Oltre che dai sondaggi la nostra posizione viene avvalorata anche da quanto sta accadendo negli altri Stati Europei dove, a dodici anni dalla loro introduzione, le coltivazioni biotech sono già in calo e rappresentano molto meno dell’uno per cento del totale perché, di fatto, non sono riuscite a trovare un mercato, vista la persistente contrarietà dei consumatori ad acquistare prodotti geneticamente modificati.
Una contrarietà giustificata dai crescenti dubbi sul piano sanitario e ambientale che nel corso del 2009 hanno portato il governo tedesco a vietare il mais Mon 810 (che alcuni vorrebbero seminare in Italia) a seguito di nuove acquisizioni circa gli effetti negativi sull’apparato intestinale, sugli organismi del terreno e sulla dispersione del polline, con contaminazioni derivanti dalla impollinazione incrociata tra coltivazioni transgeniche e non.

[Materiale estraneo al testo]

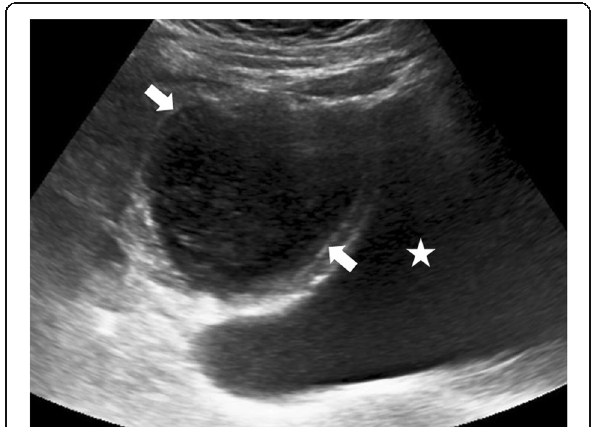
Fig. 37 A 6-year-old female patient presenting to ED with suprapubic pain. Sagittal view US image shows a round-shaped cystic lesion (arrows) above the superior surface of the bladder (star). Due to the mixed echogenicity of the lesion, it was considered an infected urachal cyst. Surgical findings confirmed the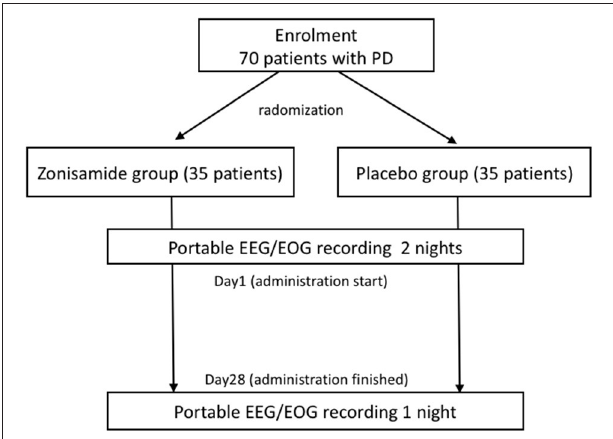
FIGURE 1 | Flowchart of the study showing randomized control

Si sono ridotti a soli sei, su ventisette, i Paesi Europei dove - sottolinea la Coldiretti - è possibile coltivare il mais BT geneticamente modificato, l’unico presente nel Vecchio Continente. Peraltro il drastico crollo del 12 per cento nei terreni seminati con organismi geneticamente modificati (ogm) in Europa nel 2009 dimostra che si è verificata una inversione di tendenza a conferma che fatto che nel coltivare prodotti transgenici non c’è neanche convenienza economica, anche nei Paesi dove è stato ammesso.
Il pressing delle multinazionali è fallito in Europa ma ha avuto successo nei paesi meno sviluppati dove però le coltivazioni ogm non solo non hanno risolto il problema della fame, ma hanno anche aggravato la dipendenza economica dall'estero. Una situazione di cui stanno prendendo coscienza numerosi Paesi come dimostra la scelta del governo indiano nel 2010 di respingere al mittente la prima melanzana modificata geneticamente  pronta ad arrivare sul mercato. La decisione assunta sulla base del principio della precauzione è stata sostenuta - riferisce la Coldiretti - da agricoltori, scienziati e organismi non governativi preoccupati degli effetti sulla salute e sulla biodiversità della eventuale commercializzazione del prodotto.